Dr Stanton suggested that the main changes needed are:

  • much more vegetables and legumes
  • more fruit
  • include nuts and seeds
  • far less junk (currently 36% of adult’s and >40% of children’s calorie/kJ intake)

Do many of you try to include ‘Meat Free Monday’?  Here’s a link to a website dedicated to this idea with recipes from some of the top chefs that you might like to take a look at.

If you start to enjoy some of these, you might see how you can move closer to a plant-based diet without compromising on your enjoyment of the meals you’re eating. It doesn’t mean you have to give up your favourite steak – just try cutting down the size of it and increase the vegetable sides, or your pizza night – make it at home with healthier toppings, or even your night off cooking nights – by having frozen pre-prepared meals that you’ve made a batch of earlier.

Have you read my blog called ‘Learning to Love Legumes’? It’s full of some great ideas and those legumes will provide you with more than enough protein to keep your tummy satisfied hunger-wise and those tastebuds happy too.

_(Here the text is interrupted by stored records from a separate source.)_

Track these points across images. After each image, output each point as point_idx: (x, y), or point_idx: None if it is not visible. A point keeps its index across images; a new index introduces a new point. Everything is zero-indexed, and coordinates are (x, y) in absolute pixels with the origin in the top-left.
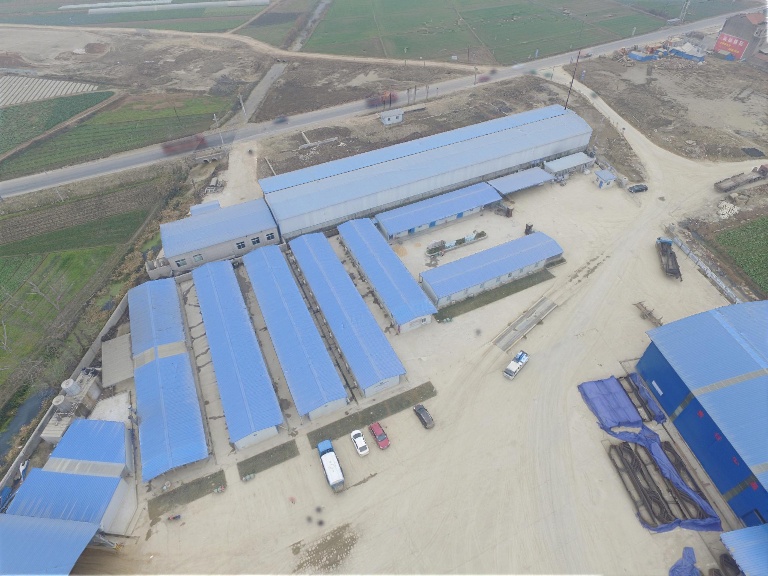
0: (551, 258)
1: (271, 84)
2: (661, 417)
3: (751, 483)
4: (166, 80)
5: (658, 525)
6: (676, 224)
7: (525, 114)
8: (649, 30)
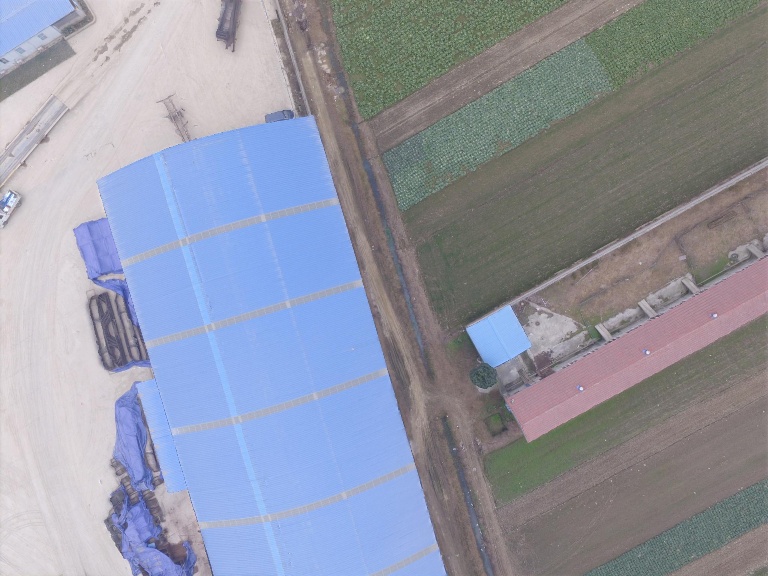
0: (62, 21)
1: None
2: None
3: None
4: None
5: (115, 368)
6: None
7: None
8: None
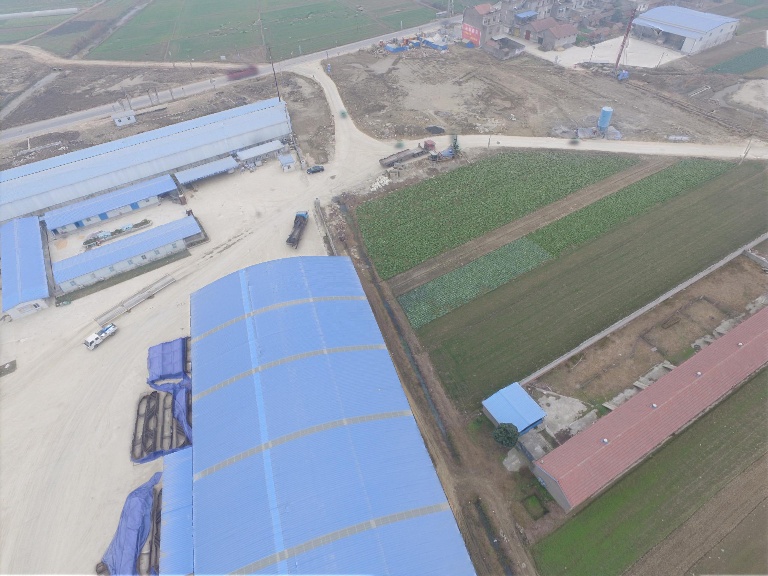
0: (190, 238)
1: (31, 93)
2: None
3: None
4: None
5: (142, 457)
6: (330, 199)
7: (241, 108)
8: (422, 23)
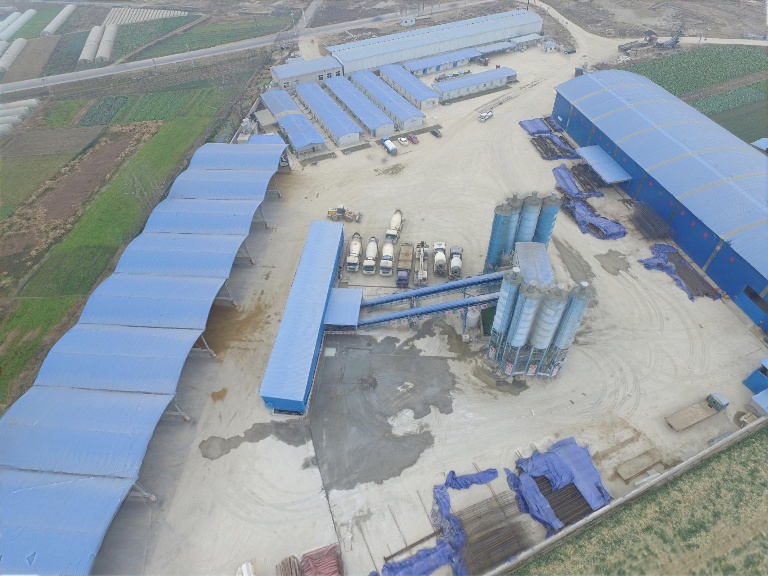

Dr Stanton’s ‘Take Home’ messages were a great reminder to us all when there is just so much conflicting information available via the internet.  She says:

  • education is important and ongoing
  • get information from trusted sources (NHMRC), without a conflict of interest
  • don’t trust Dr Google
  • be sceptical of those with something to sell
  • with scientific papers, read the whole paper, not just the newspaper headlines or blog comments

And what sensible advice that is!!

Hoping this has helped you to consider some positive changes you can make to your own diet.  Sally 🙂

Sally is owner of her private practice (Marchini Nutrition), has had type 1 diabetes for close to 40 years and coeliac disease for many years too.